05 March 2020, The Tablet

Is Boris Johnson actually leading the UK back to the centre?


Is Boris Johnson actually leading the UK back to the centre?

Prime Minister Boris Johnson speaks during a press conference, at 10 Downing Street, in London, on the government's coronavirus action plan.
Frank Augstein/PA Wire/PA Images

It looks like the adults are at last starting to take over the playroom. I am referring to the increasing probability that Joe Biden will become the Democratic Party's choice to challenge Donald Trump for the presidency of the United States; and the near certainty that Sir Keir Starmer will be declared next month as the new Leader of the Labour Party and hence the primary challenger to Boris Johnson for the British premiership.

What is also happening in Britain, though perhaps not quite so much in America, is a swing back towards the centre-ground. Both major British parties have realised that elections are not won from the left or the right. It is a truth the Democratic party also needed to rediscover. This convergence towards the centre, which is characteristic of the politics of both Johnson and Starmer, indicates that the tide has gone out on radical utopian solutions, whether a libertarian free-market paradise or a state-controlled socialist one. The British have never liked ideologies, which is why they, unlike some we could mention, have never seriously flirted with Communism or Fascism.

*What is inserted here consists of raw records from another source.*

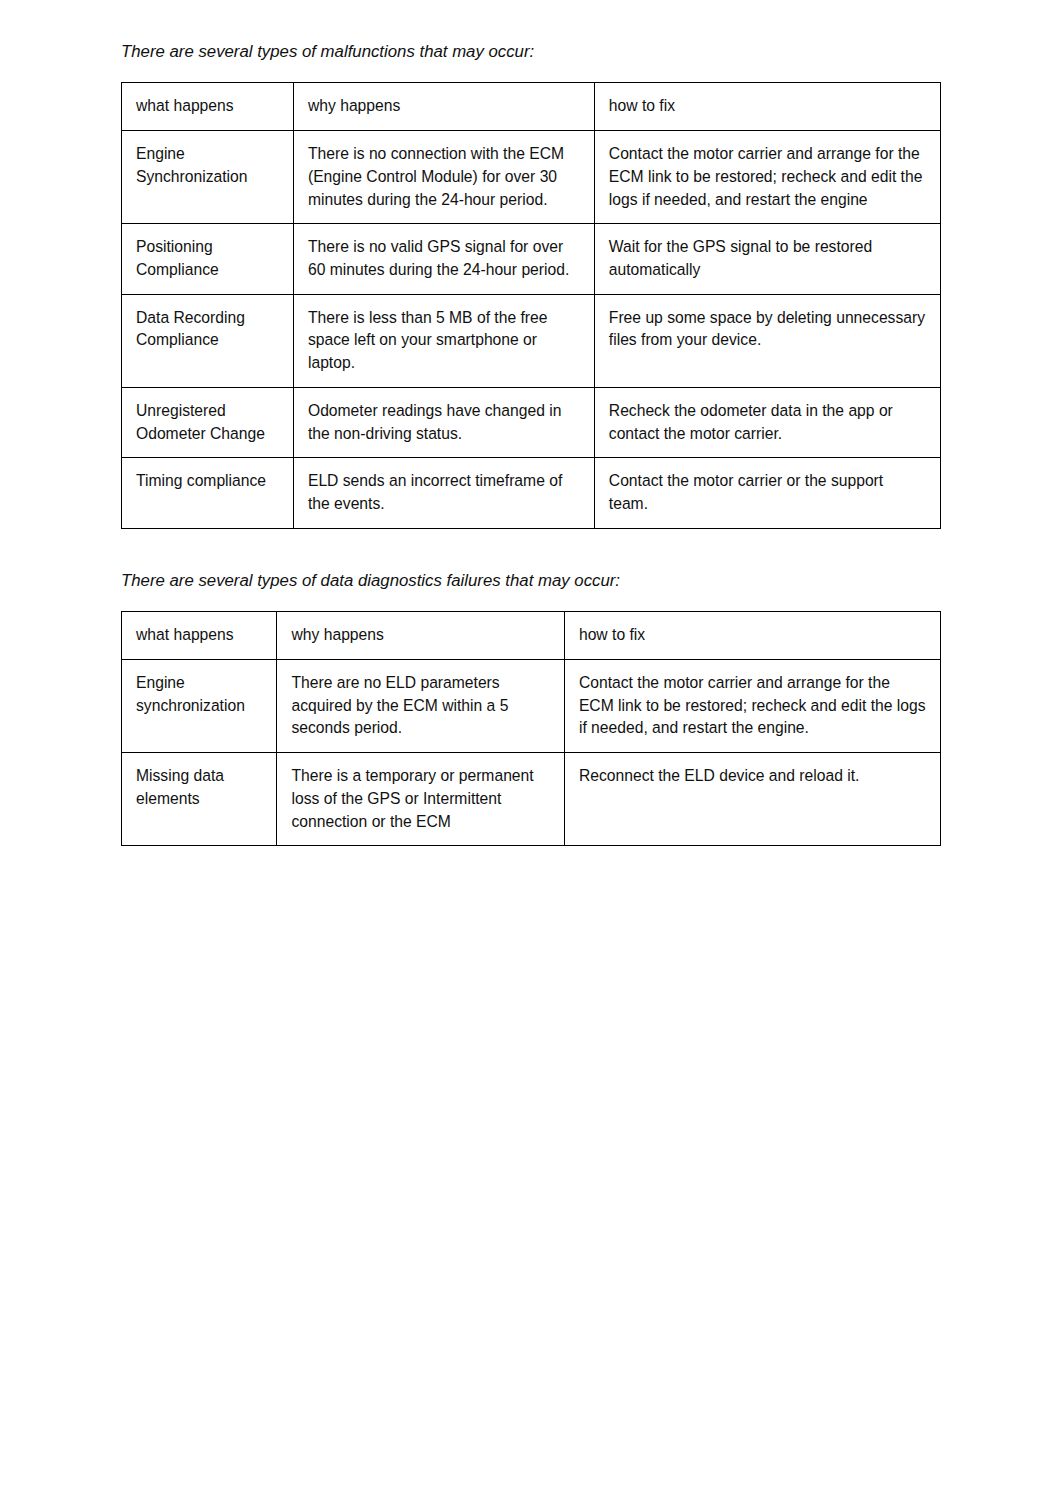There are several types of malfunctions that may occur:
| what happens | why happens | how to fix |
| --- | --- | --- |
| Engine Synchronization | There is no connection with the ECM (Engine Control Module) for over 30 minutes during the 24-hour period. | Contact the motor carrier and arrange for the ECM link to be restored; recheck and edit the logs if needed, and restart the engine |
| Positioning Compliance | There is no valid GPS signal for over 60 minutes during the 24-hour period. | Wait for the GPS signal to be restored automatically |
| Data Recording Compliance | There is less than 5 MB of the free space left on your smartphone or laptop. | Free up some space by deleting unnecessary files from your device. |
| Unregistered Odometer Change | Odometer readings have changed in the non-driving status. | Recheck the odometer data in the app or contact the motor carrier. |
| Timing compliance | ELD sends an incorrect timeframe of the events. | Contact the motor carrier or the support team. |
There are several types of data diagnostics failures that may occur:
| what happens | why happens | how to fix |
| --- | --- | --- |
| Engine synchronization | There are no ELD parameters acquired by the ECM within a 5 seconds period. | Contact the motor carrier and arrange for the ECM link to be restored; recheck and edit the logs if needed, and restart the engine. |
| Missing data elements | There is a temporary or permanent loss of the GPS or Intermittent connection or the ECM | Reconnect the ELD device and reload it. |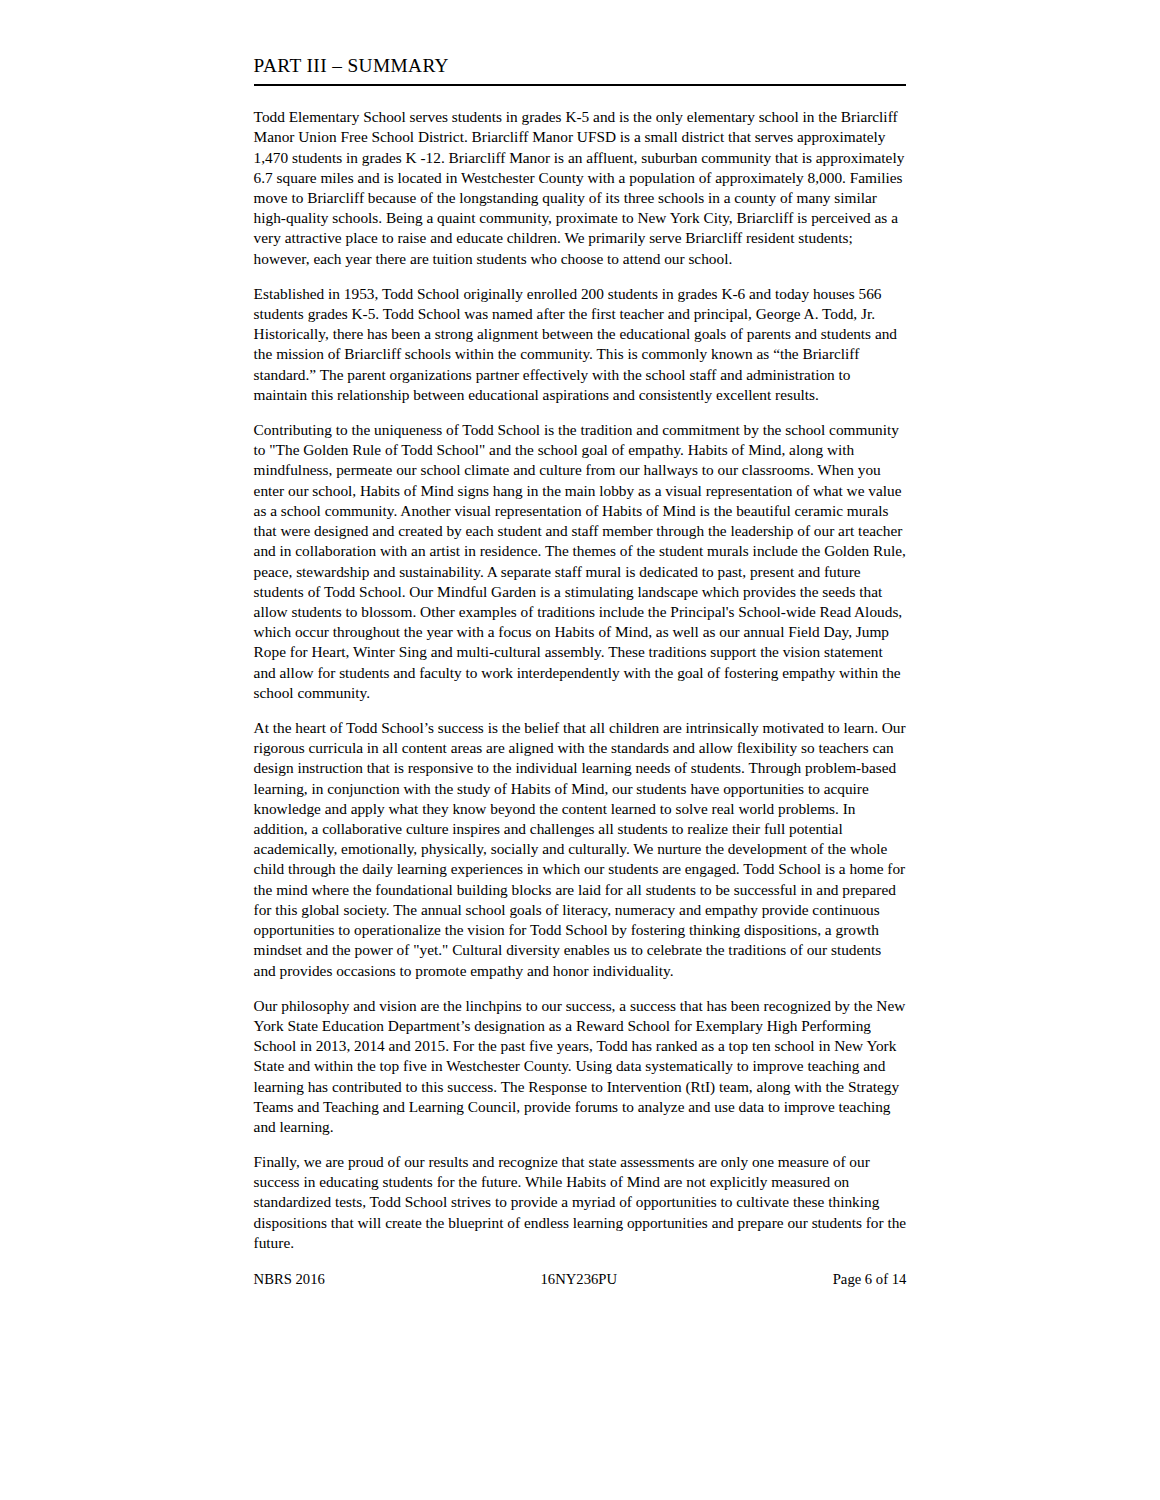PART III – SUMMARY
Todd Elementary School serves students in grades K-5 and is the only elementary school in the Briarcliff Manor Union Free School District. Briarcliff Manor UFSD is a small district that serves approximately 1,470 students in grades K -12. Briarcliff Manor is an affluent, suburban community that is approximately 6.7 square miles and is located in Westchester County with a population of approximately 8,000. Families move to Briarcliff because of the longstanding quality of its three schools in a county of many similar high-quality schools. Being a quaint community, proximate to New York City, Briarcliff is perceived as a very attractive place to raise and educate children. We primarily serve Briarcliff resident students; however, each year there are tuition students who choose to attend our school.
Established in 1953, Todd School originally enrolled 200 students in grades K-6 and today houses 566 students grades K-5. Todd School was named after the first teacher and principal, George A. Todd, Jr. Historically, there has been a strong alignment between the educational goals of parents and students and the mission of Briarcliff schools within the community. This is commonly known as “the Briarcliff standard.” The parent organizations partner effectively with the school staff and administration to maintain this relationship between educational aspirations and consistently excellent results.
Contributing to the uniqueness of Todd School is the tradition and commitment by the school community to "The Golden Rule of Todd School" and the school goal of empathy. Habits of Mind, along with mindfulness, permeate our school climate and culture from our hallways to our classrooms. When you enter our school, Habits of Mind signs hang in the main lobby as a visual representation of what we value as a school community. Another visual representation of Habits of Mind is the beautiful ceramic murals that were designed and created by each student and staff member through the leadership of our art teacher and in collaboration with an artist in residence. The themes of the student murals include the Golden Rule, peace, stewardship and sustainability. A separate staff mural is dedicated to past, present and future students of Todd School. Our Mindful Garden is a stimulating landscape which provides the seeds that allow students to blossom. Other examples of traditions include the Principal's School-wide Read Alouds, which occur throughout the year with a focus on Habits of Mind, as well as our annual Field Day, Jump Rope for Heart, Winter Sing and multi-cultural assembly. These traditions support the vision statement and allow for students and faculty to work interdependently with the goal of fostering empathy within the school community.
At the heart of Todd School’s success is the belief that all children are intrinsically motivated to learn. Our rigorous curricula in all content areas are aligned with the standards and allow flexibility so teachers can design instruction that is responsive to the individual learning needs of students. Through problem-based learning, in conjunction with the study of Habits of Mind, our students have opportunities to acquire knowledge and apply what they know beyond the content learned to solve real world problems. In addition, a collaborative culture inspires and challenges all students to realize their full potential academically, emotionally, physically, socially and culturally. We nurture the development of the whole child through the daily learning experiences in which our students are engaged. Todd School is a home for the mind where the foundational building blocks are laid for all students to be successful in and prepared for this global society. The annual school goals of literacy, numeracy and empathy provide continuous opportunities to operationalize the vision for Todd School by fostering thinking dispositions, a growth mindset and the power of "yet." Cultural diversity enables us to celebrate the traditions of our students and provides occasions to promote empathy and honor individuality.
Our philosophy and vision are the linchpins to our success, a success that has been recognized by the New York State Education Department’s designation as a Reward School for Exemplary High Performing School in 2013, 2014 and 2015. For the past five years, Todd has ranked as a top ten school in New York State and within the top five in Westchester County. Using data systematically to improve teaching and learning has contributed to this success. The Response to Intervention (RtI) team, along with the Strategy Teams and Teaching and Learning Council, provide forums to analyze and use data to improve teaching and learning.
Finally, we are proud of our results and recognize that state assessments are only one measure of our success in educating students for the future. While Habits of Mind are not explicitly measured on standardized tests, Todd School strives to provide a myriad of opportunities to cultivate these thinking dispositions that will create the blueprint of endless learning opportunities and prepare our students for the future.
NBRS 2016 16NY236PU Page 6 of 14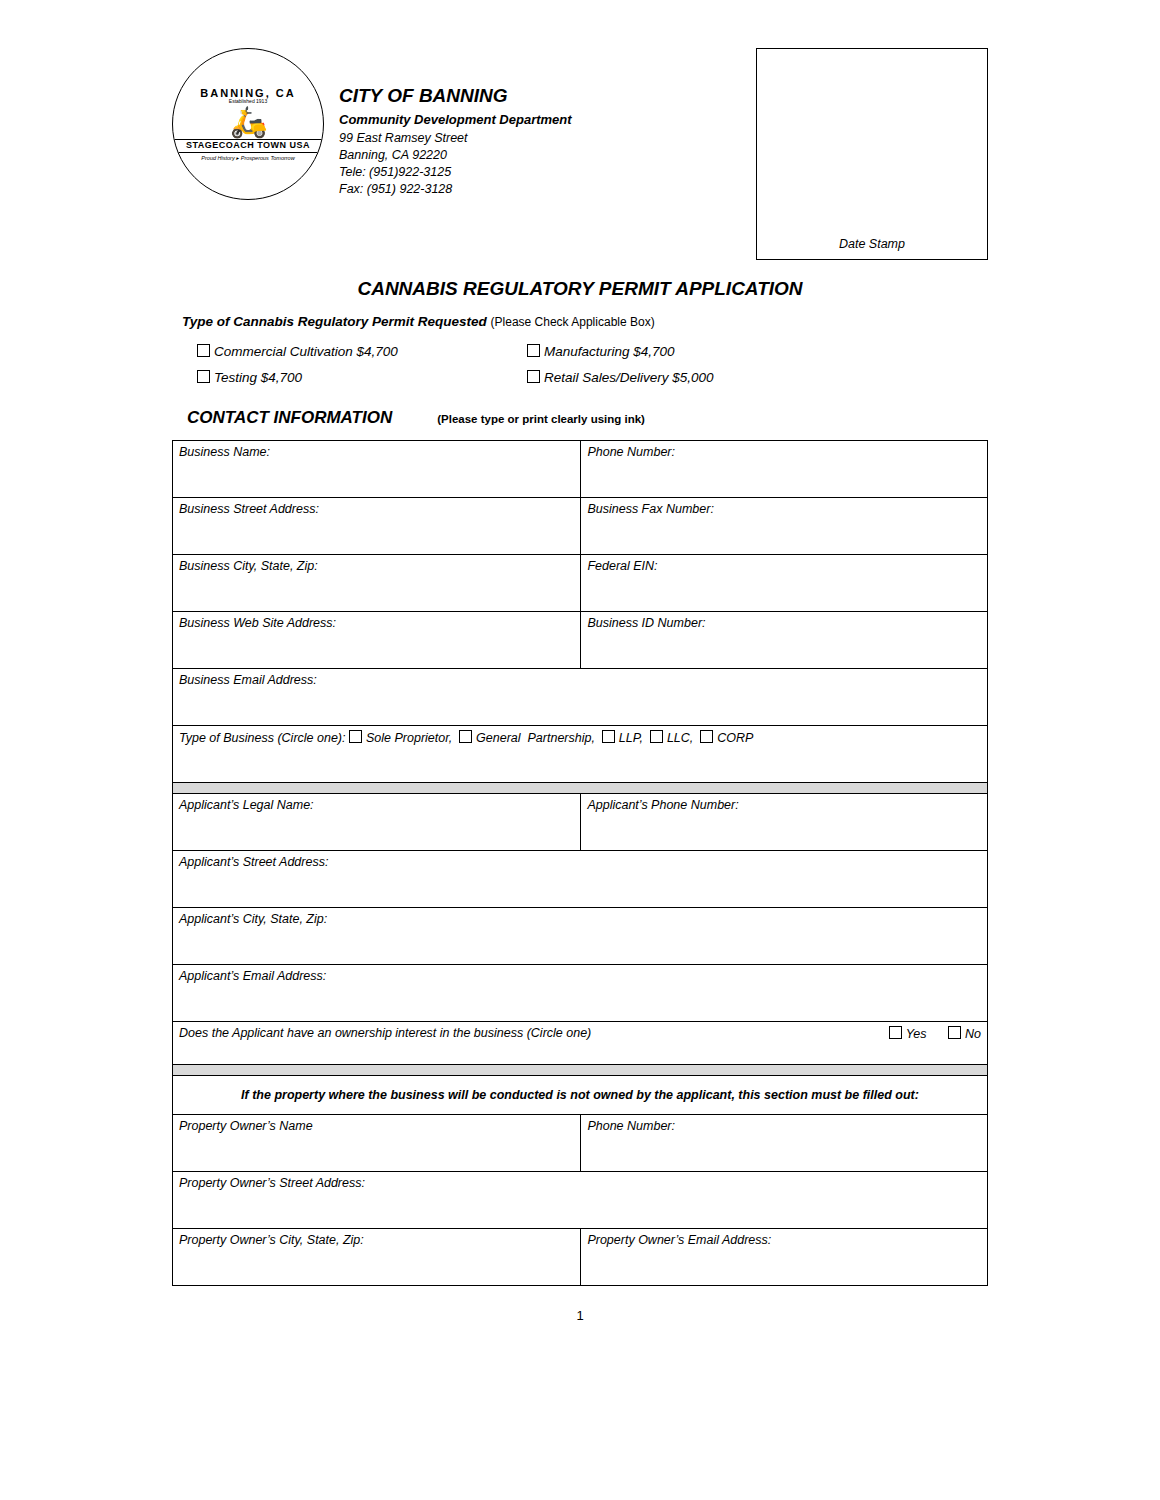BANNING, CA
Established 1913
🛵
STAGECOACH TOWN USA
Proud History ▸ Prosperous Tomorrow
CITY OF BANNING
Community Development Department
99 East Ramsey Street
Banning, CA 92220
Tele: (951)922-3125
Fax: (951) 922-3128
Date Stamp
CANNABIS REGULATORY PERMIT APPLICATION
Type of Cannabis Regulatory Permit Requested (Please Check Applicable Box)
Commercial Cultivation $4,700 Manufacturing $4,700
Testing $4,700 Retail Sales/Delivery $5,000
CONTACT INFORMATION(Please type or print clearly using ink)
| Business Name: | Phone Number: |
| Business Street Address: | Business Fax Number: |
| Business City, State, Zip: | Federal EIN: |
| Business Web Site Address: | Business ID Number: |
| Business Email Address: |
| Type of Business (Circle one): Sole Proprietor, General Partnership, LLP, LLC, CORP |
| Applicant’s Legal Name: | Applicant’s Phone Number: |
| Applicant’s Street Address: |
| Applicant’s City, State, Zip: |
| Applicant’s Email Address: |
| Does the Applicant have an ownership interest in the business (Circle one) Yes No |
| If the property where the business will be conducted is not owned by the applicant, this section must be filled out: |
| Property Owner’s Name | Phone Number: |
| Property Owner’s Street Address: |
| Property Owner’s City, State, Zip: | Property Owner’s Email Address: |
1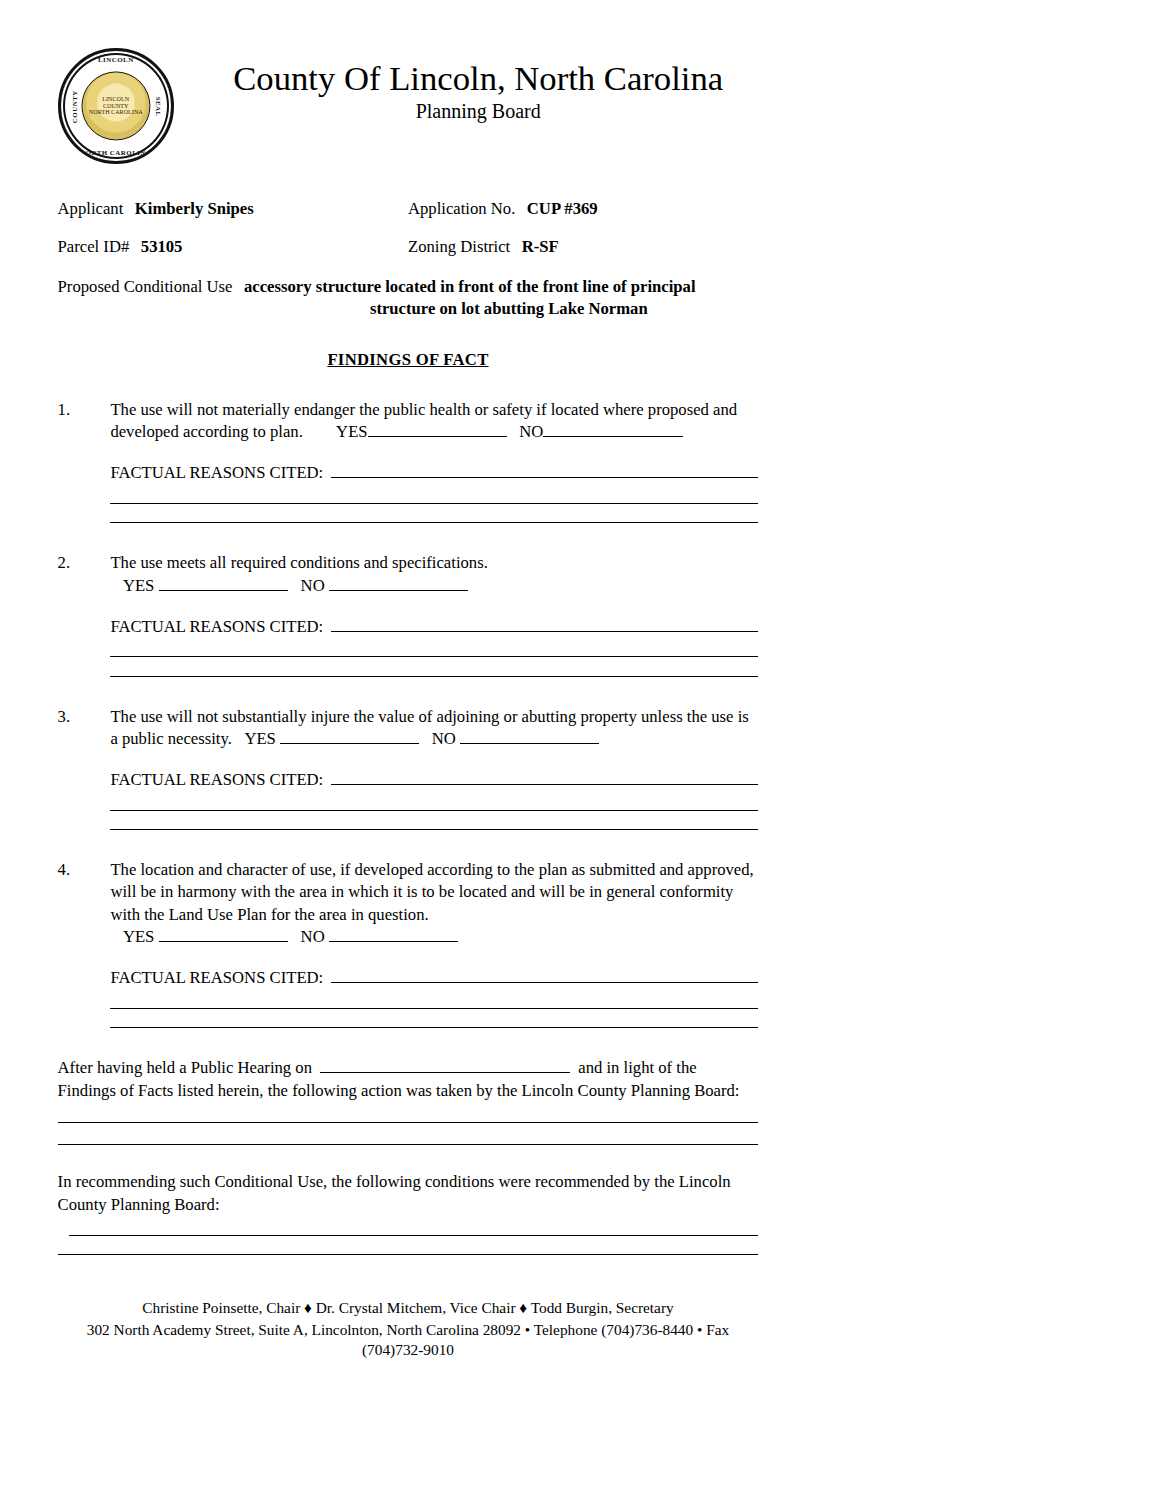LINCOLN NORTH CAROLINA COUNTY SEAL
LINCOLN
COUNTY
NORTH CAROLINA
County Of Lincoln, North Carolina
Planning Board
Applicant Kimberly Snipes
Application No. CUP #369
Parcel ID# 53105
Zoning District R-SF
Proposed Conditional Use accessory structure located in front of the front line of principal
structure on lot abutting Lake Norman
FINDINGS OF FACT
The use will not materially endanger the public health or safety if located where proposed and developed according to plan. YES NO
FACTUAL REASONS CITED:
The use meets all required conditions and specifications. YES NO
FACTUAL REASONS CITED:
The use will not substantially injure the value of adjoining or abutting property unless the use is a public necessity. YES NO
FACTUAL REASONS CITED:
The location and character of use, if developed according to the plan as submitted and approved, will be in harmony with the area in which it is to be located and will be in general conformity with the Land Use Plan for the area in question. YES NO
FACTUAL REASONS CITED:
After having held a Public Hearing on and in light of the Findings of Facts listed herein, the following action was taken by the Lincoln County Planning Board:
In recommending such Conditional Use, the following conditions were recommended by the Lincoln County Planning Board:
Christine Poinsette, Chair ♦ Dr. Crystal Mitchem, Vice Chair ♦ Todd Burgin, Secretary
302 North Academy Street, Suite A, Lincolnton, North Carolina 28092 • Telephone (704)736-8440 • Fax (704)732-9010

However it would not be easy to label the power behind Boris Johnson's throne, Dominic Cummings, as a followers of either of those Nirvana-mongers. He is more an anarchist, someone who believes in the therapeutic properties of chaos. Hence all social institutions need a wrecking ball because they stand in the way of progress, even though anarchists cannot actually define what progress looks like. Nevertheless he is still an ideologue, and sooner or later he will have become Boris Johnson's greatest liability. When he has finished with the judiciary, the civil service and the BBC, and he turns on the Church of England, the universities and the monarchy, the public will have had enough.

But Johnson is only interested in one thing: holding onto power. If Cummings became a threat to that, he will be dropped. At the moment he serves a useful purpose as a scourge of the Westminster and Whitehall elites, which he calls "the blob", who are blamed for inflicting the European Union on a reluctant population and for defending it against Brexit after the 2016 referendum.

Johnson's focus, as he repeats again and again, is on the traditional Labour voters in Midlands and Northern constituencies who, as he puts it, "lent" him their votes in December 2019 but might easily take them back again – especially once Brexit is a done deal. And as a biographer of Winston Churchill he knows that gratitude is not a powerful force in politics. Churchill thought he was bound to win the 1945 election, having just won the Second World War. But voters tend to look forward, not back. Donald Trump needs to remember that too.

To hold on to those "lent" votes in those underprivileged communities, Johnson is forced to adopt what might look like a more naturally Labour programme of government-sponsored reform and development. Not having any ideological commitment to free market economics, he is prepared to use the power and influence of the State to "level up" living standards – to bring people in Workington, Cumbria, closer to people in Warlingham, Surrey. Whether that can be done without inflicting pain on the people of Warlingham, through tax rises and other redistributive measures, remains very doubtful. But what this strategy requires is for Johnson to plant his policy tanks on Starmer's lawn; or to change metaphor, to steal his clothes.

He is not stealing those clothes because he has been converted to a firm belief in social justice, but because this is the way to hold on to power. But that is typically Tory. Conservatives do not have a political philosophy beyond the conviction that "people like us" ought to be in charge. And that means we are seeing a convergence on to the centre from the right, which matches Labour's convergence on the centre from the left.

And again, gaining and holding on to power has become Labour's political imperative too. Not least through watching the example of Boris Johnson, and surreptitiously listening to Tony Blair, like members of the French Resistance hiding under the bed clothes while tuning into the BBC. It has overtaken purity of political ideas as the dominant factor.

Just as American Democrats are opting for normality and electability with Biden in preference to Bernie Sanders's offer of a Promised Land, so Labour Party members see Starmer's greatest asset as his sense of political gravitas, or "bottom", and therefore of being a grown-up. His two rivals at the moment, Rebecca Long-Bailey and Lisa Nandy, would make a good showing at a sixth-form (or in the US, High School senior) debating society. But they need to go through the tumble-dryer of life a few more times before they are ready for high office.

And like Sanders, Jeremy Corbyn's formula for healing the ills of the nation looks a lot too good to be true. People quickly see through door-step sellers who overstate the brilliance of their product. The offer of "jam today" or even "jam tomorrow" doesn't work. Grown-up people know that jam is never free.